Colorado wasn’t finished. Just about 30 miles down the road from Denver, the University of Colorado Boulder called in two-time Super Bowl champ, Deion Sanders, as its next head football coach this year. Sanders, nicknamed “Prime Time” during his 14-year tenure playing in the NFL, also openly proclaims his love for God. Coach Prime, as he’s now known, routinely talks about Jesus and how football is his ministry to help communities and young athletes. When Sanders told his players at Jackson State that he was leaving for Colorado, he brought up knowing God’s voice. In his introductory press conference at Boulder, his first words were, “Don’t you ever tell me what God ain’t. Don’t you ever tell me his limits.”

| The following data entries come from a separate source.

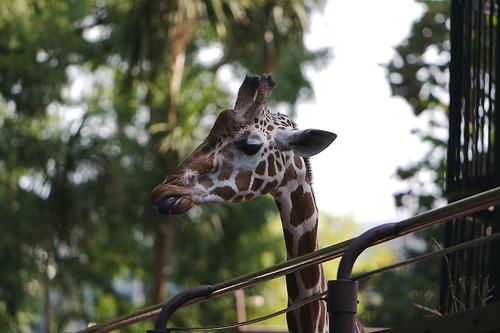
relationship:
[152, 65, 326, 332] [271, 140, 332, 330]
animal has neck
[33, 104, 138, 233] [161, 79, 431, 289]
leaf in front of giraffe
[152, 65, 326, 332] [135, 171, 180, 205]
animal has nose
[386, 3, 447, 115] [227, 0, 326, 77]
leaves on trees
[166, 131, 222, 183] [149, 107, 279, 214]
strip on face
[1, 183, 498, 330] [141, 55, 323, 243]
fene under giraffe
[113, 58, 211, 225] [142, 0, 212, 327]
stem of tree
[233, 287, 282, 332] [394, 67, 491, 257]
wood piece next to cage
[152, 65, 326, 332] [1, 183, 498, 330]
animal looking over fene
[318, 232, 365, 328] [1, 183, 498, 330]
pole of fene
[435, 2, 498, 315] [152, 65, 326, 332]
cage behind animal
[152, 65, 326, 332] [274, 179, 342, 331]
animal has neck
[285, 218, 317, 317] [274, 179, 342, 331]
brown spots on neck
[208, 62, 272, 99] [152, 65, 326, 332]
horn on animal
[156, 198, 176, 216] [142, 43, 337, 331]
black tongue sticking out of giraffe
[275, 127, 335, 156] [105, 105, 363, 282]
ear of giraffe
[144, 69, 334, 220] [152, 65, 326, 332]
head of animal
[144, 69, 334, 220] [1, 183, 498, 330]
head over fene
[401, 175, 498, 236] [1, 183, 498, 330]
rail on fene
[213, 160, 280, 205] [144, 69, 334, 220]
spots on head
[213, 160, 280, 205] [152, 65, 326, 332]
spots on animal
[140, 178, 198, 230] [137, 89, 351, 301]
black tongue hanging out of giraffe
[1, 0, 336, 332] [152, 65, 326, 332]
trees growing behind animal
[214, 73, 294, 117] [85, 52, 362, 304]
horns of giraffe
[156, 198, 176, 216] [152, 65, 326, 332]
black tongue of animal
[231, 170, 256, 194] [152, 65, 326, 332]
brown spot on animal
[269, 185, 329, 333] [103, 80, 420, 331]
giraffe neck of giraffe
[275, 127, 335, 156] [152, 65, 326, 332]
ear of animal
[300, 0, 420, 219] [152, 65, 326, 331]
clear sky above animal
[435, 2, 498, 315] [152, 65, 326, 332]
cage next to animal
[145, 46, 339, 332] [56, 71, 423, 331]
photograph in zoo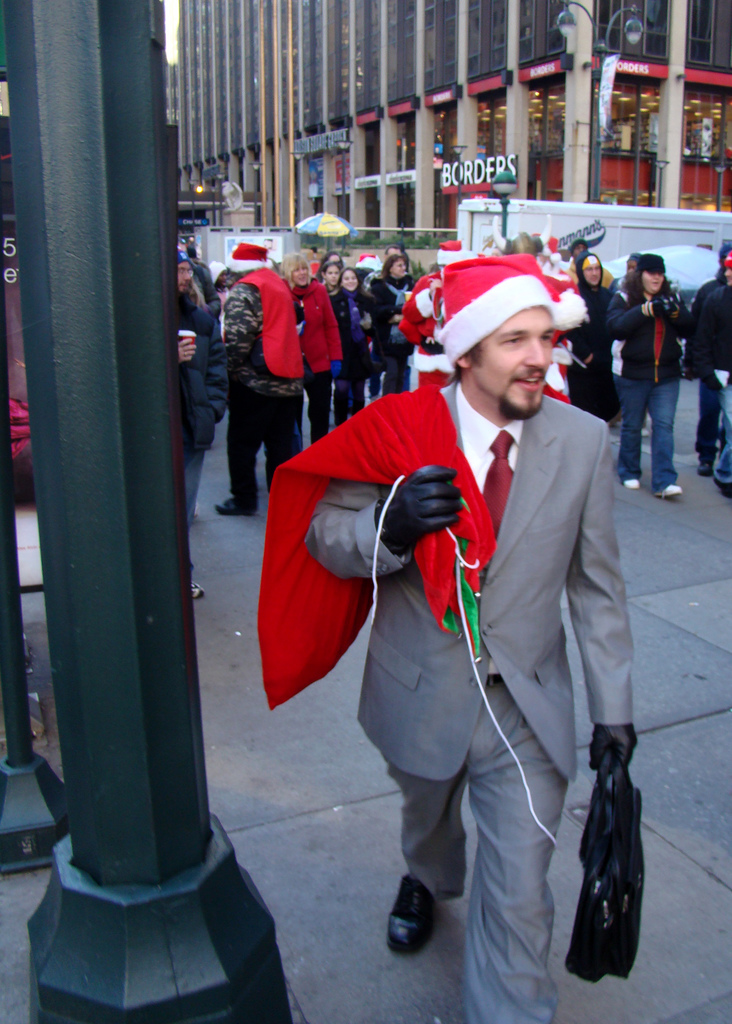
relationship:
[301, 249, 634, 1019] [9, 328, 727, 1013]
man on sidewalk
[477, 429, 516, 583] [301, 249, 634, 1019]
tie on man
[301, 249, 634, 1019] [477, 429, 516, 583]
man with tie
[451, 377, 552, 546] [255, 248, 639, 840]
shirt on man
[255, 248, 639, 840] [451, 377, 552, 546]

A few years earlier, when Sanders was asked why he was going to coach football at Jackson State, he replied, “God called me collect and I accepted the charges.” Sanders found success in three seasons at Jackson State while also bringing a great deal of attention to this Historically Black College and University (HBCU) and to HBCU athletics in general. He’s gotten some criticism as an HBCU coach “selling out” to a predominantly white university, and I can understand where that comes from. We’ll have to wait and see whether he can have the same success on the field with the Buffaloes as he did with the Tigers. More importantly to me to witness is how he uses his position to live the gospel during this next phase of his life and career.
In any case, something is happening in Colorado. As Tim McGraw sings: “Touchdown Jesus.”